* EXERCISE DIRECTIONS:
With the images omitted, return all of the entries exactly as they stand.

+++

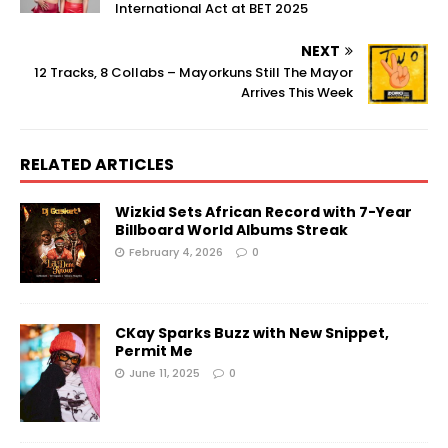
International Act at BET 2025
NEXT
12 Tracks, 8 Collabs – Mayorkuns Still The Mayor
Arrives This Week
RELATED ARTICLES
Wizkid Sets African Record with 7-Year
Billboard World Albums Streak
February 4, 2026
0
CKay Sparks Buzz with New Snippet,
Permit Me
June 11, 2025
0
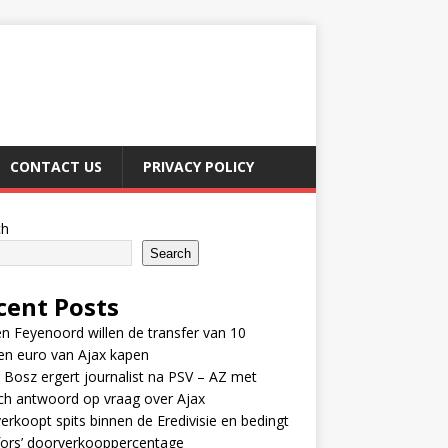
CONTACT US
PRIVACY POLICY
ch
Search
cent Posts
n Feyenoord willen de transfer van 10
en euro van Ajax kapen
 Bosz ergert journalist na PSV – AZ met
ch antwoord op vraag over Ajax
erkoopt spits binnen de Eredivisie en bedingt
fors’ doorverkooppercentage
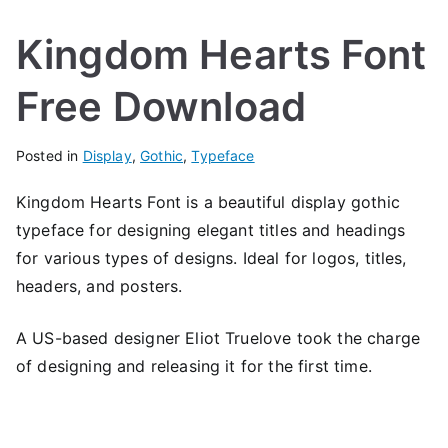
Kingdom Hearts Font
Free Download
Posted in
Display
,
Gothic
,
Typeface
Kingdom Hearts Font is a beautiful display gothic
typeface for designing elegant titles and headings
for various types of designs. Ideal for logos, titles,
headers, and posters.
A US-based designer Eliot Truelove took the charge
of designing and releasing it for the first time.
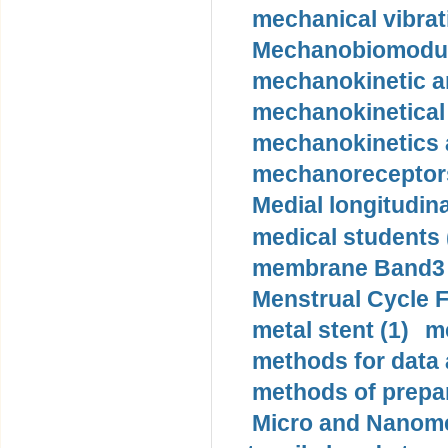
mechanical vibrat
Mechanobiomodula
mechanokinetic an
mechanokinetical
mechanokinetics a
mechanoreceptors
Medial longitudina
medical students 
membrane Band3 p
Menstrual Cycle F
metal stent (1)
m
methods for data 
methods of prepar
Micro and Nanome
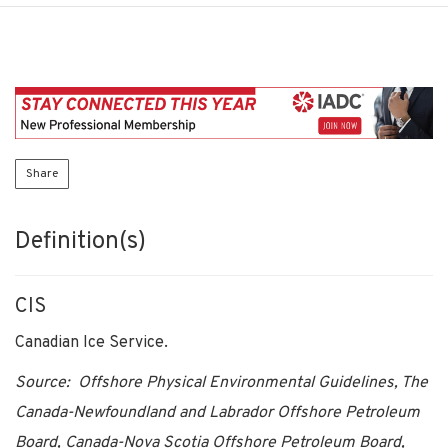
Share
Definition(s)
CIS
Canadian Ice Service.
Source: Offshore Physical Environmental Guidelines, The
Canada-Newfoundland and Labrador Offshore Petroleum
Board, Canada-Nova Scotia Offshore Petroleum Board,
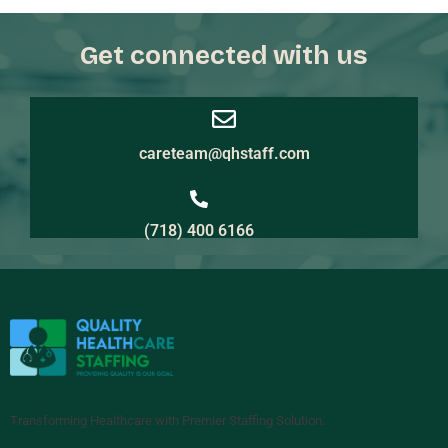
Get connected with us
careteam@qhstaff.com
(718) 400 6166
Transforming Healthcare with Premier Staffing Solution.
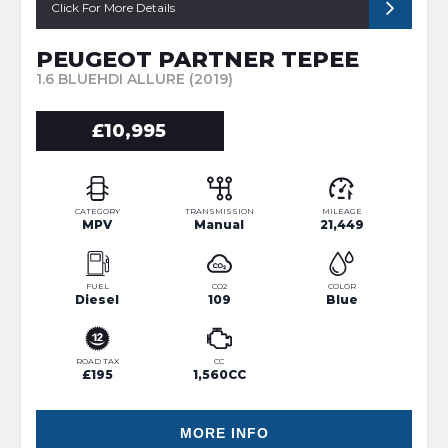
Click For More Details
PEUGEOT PARTNER TEPEE
1.6 BLUEHDI ALLURE (2019)
£10,995
CATEGORY
TRANSMISSION
MILEAGE
MPV
Manual
21,449
FUEL
CO2
COLOR
Diesel
109
Blue
ROAD TAX
CC
£195
1,560CC
MORE INFO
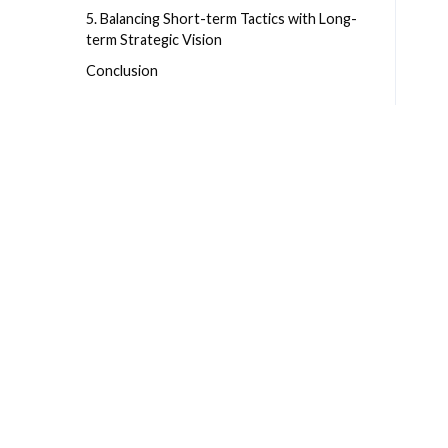
5. Balancing Short-term Tactics with Long-
term Strategic Vision
Conclusion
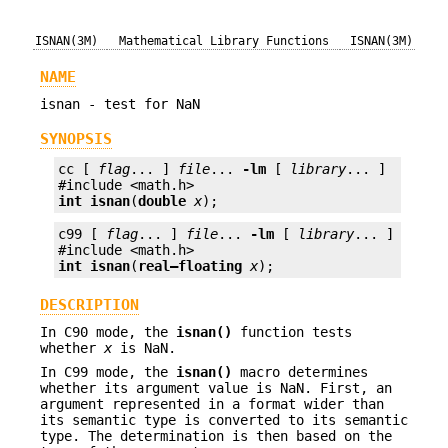
ISNAN(3M)
Mathematical Library Functions
ISNAN(3M)
NAME
isnan - test for NaN
SYNOPSIS
cc [ 
flag
... ] 
file
... 
-lm
 [ 
library
... ]

int
isnan
(
double
x
);
c99 [ 
flag
... ] 
file
... 
-lm
 [ 
library
... ]

int
isnan
(
real—floating
x
);
DESCRIPTION
In C90 mode, the
isnan()
function tests
whether
x
is NaN.
In C99 mode, the
isnan()
macro determines
whether its argument value is NaN. First, an
argument represented in a format wider than
its semantic type is converted to its semantic
type. The determination is then based on the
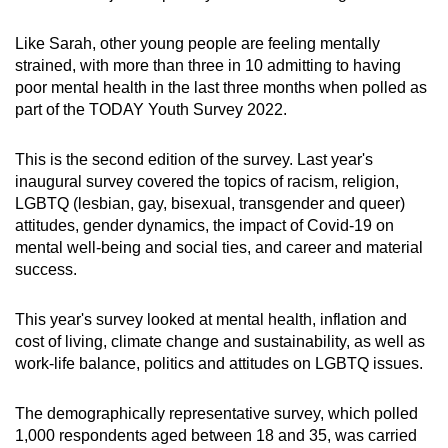
Word Search
Spot as many words as you can
Like Sarah, other young people are feeling mentally
strained, with more than three in 10 admitting to having
poor mental health in the last three months when polled as
Show Less
part of the TODAY Youth Survey 2022.
This is the second edition of the survey. Last year's
inaugural survey covered the topics of racism, religion,
LGBTQ (lesbian, gay, bisexual, transgender and queer)
attitudes, gender dynamics, the impact of Covid-19 on
mental well-being and social ties, and career and material
success.
This year's survey looked at mental health, inflation and
cost of living, climate change and sustainability, as well as
work-life balance, politics and attitudes on LGBTQ issues.
The demographically representative survey, which polled
1,000 respondents aged between 18 and 35, was carried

+++

* SOLUTION:
International Act at BET 2025
NEXT
12 Tracks, 8 Collabs – Mayorkuns Still The Mayor
Arrives This Week
RELATED ARTICLES
Wizkid Sets African Record with 7-Year
Billboard World Albums Streak
February 4, 2026
0
CKay Sparks Buzz with New Snippet,
Permit Me
June 11, 2025
0
CONTACT US
PRIVACY POLICY
ch
Search
cent Posts
n Feyenoord willen de transfer van 10
en euro van Ajax kapen
 Bosz ergert journalist na PSV – AZ met
ch antwoord op vraag over Ajax
erkoopt spits binnen de Eredivisie en bedingt
fors’ doorverkooppercentage
Kingdom Hearts Font
Free Download
Posted in
Display
,
Gothic
,
Typeface
Kingdom Hearts Font is a beautiful display gothic
typeface for designing elegant titles and headings
for various types of designs. Ideal for logos, titles,
headers, and posters.
A US-based designer Eliot Truelove took the charge
of designing and releasing it for the first time.
mechanical vibrat
Mechanobiomodula
mechanokinetic an
mechanokinetical
mechanokinetics a
mechanoreceptors
Medial longitudina
medical students 
membrane Band3 p
Menstrual Cycle F
metal stent (1)
m
methods for data 
methods of prepar
Micro and Nanome
Share
Definition(s)
CIS
Canadian Ice Service.
Source: Offshore Physical Environmental Guidelines, The
Canada-Newfoundland and Labrador Offshore Petroleum
Board, Canada-Nova Scotia Offshore Petroleum Board,
Get connected with us
careteam@qhstaff.com
(718) 400 6166
Transforming Healthcare with Premier Staffing Solution.
Click For More Details
PEUGEOT PARTNER TEPEE
1.6 BLUEHDI ALLURE (2019)
£10,995
CATEGORY
TRANSMISSION
MILEAGE
MPV
Manual
21,449
FUEL
CO2
COLOR
Diesel
109
Blue
ROAD TAX
CC
£195
1,560CC
MORE INFO
5. Balancing Short-term Tactics with Long-
term Strategic Vision
Conclusion
ISNAN(3M)
Mathematical Library Functions
ISNAN(3M)
NAME
isnan - test for NaN
SYNOPSIS
cc [ 
flag
... ] 
file
... 
-lm
 [ 
library
... ]

int
isnan
(
double
x
);
c99 [ 
flag
... ] 
file
... 
-lm
 [ 
library
... ]

int
isnan
(
real—floating
x
);
DESCRIPTION
In C90 mode, the
isnan()
function tests
whether
x
is NaN.
In C99 mode, the
isnan()
macro determines
whether its argument value is NaN. First, an
argument represented in a format wider than
its semantic type is converted to its semantic
type. The determination is then based on the
Word Search
Spot as many words as you can
Like Sarah, other young people are feeling mentally
strained, with more than three in 10 admitting to having
poor mental health in the last three months when polled as
Show Less
part of the TODAY Youth Survey 2022.
This is the second edition of the survey. Last year's
inaugural survey covered the topics of racism, religion,
LGBTQ (lesbian, gay, bisexual, transgender and queer)
attitudes, gender dynamics, the impact of Covid-19 on
mental well-being and social ties, and career and material
success.
This year's survey looked at mental health, inflation and
cost of living, climate change and sustainability, as well as
work-life balance, politics and attitudes on LGBTQ issues.
The demographically representative survey, which polled
1,000 respondents aged between 18 and 35, was carried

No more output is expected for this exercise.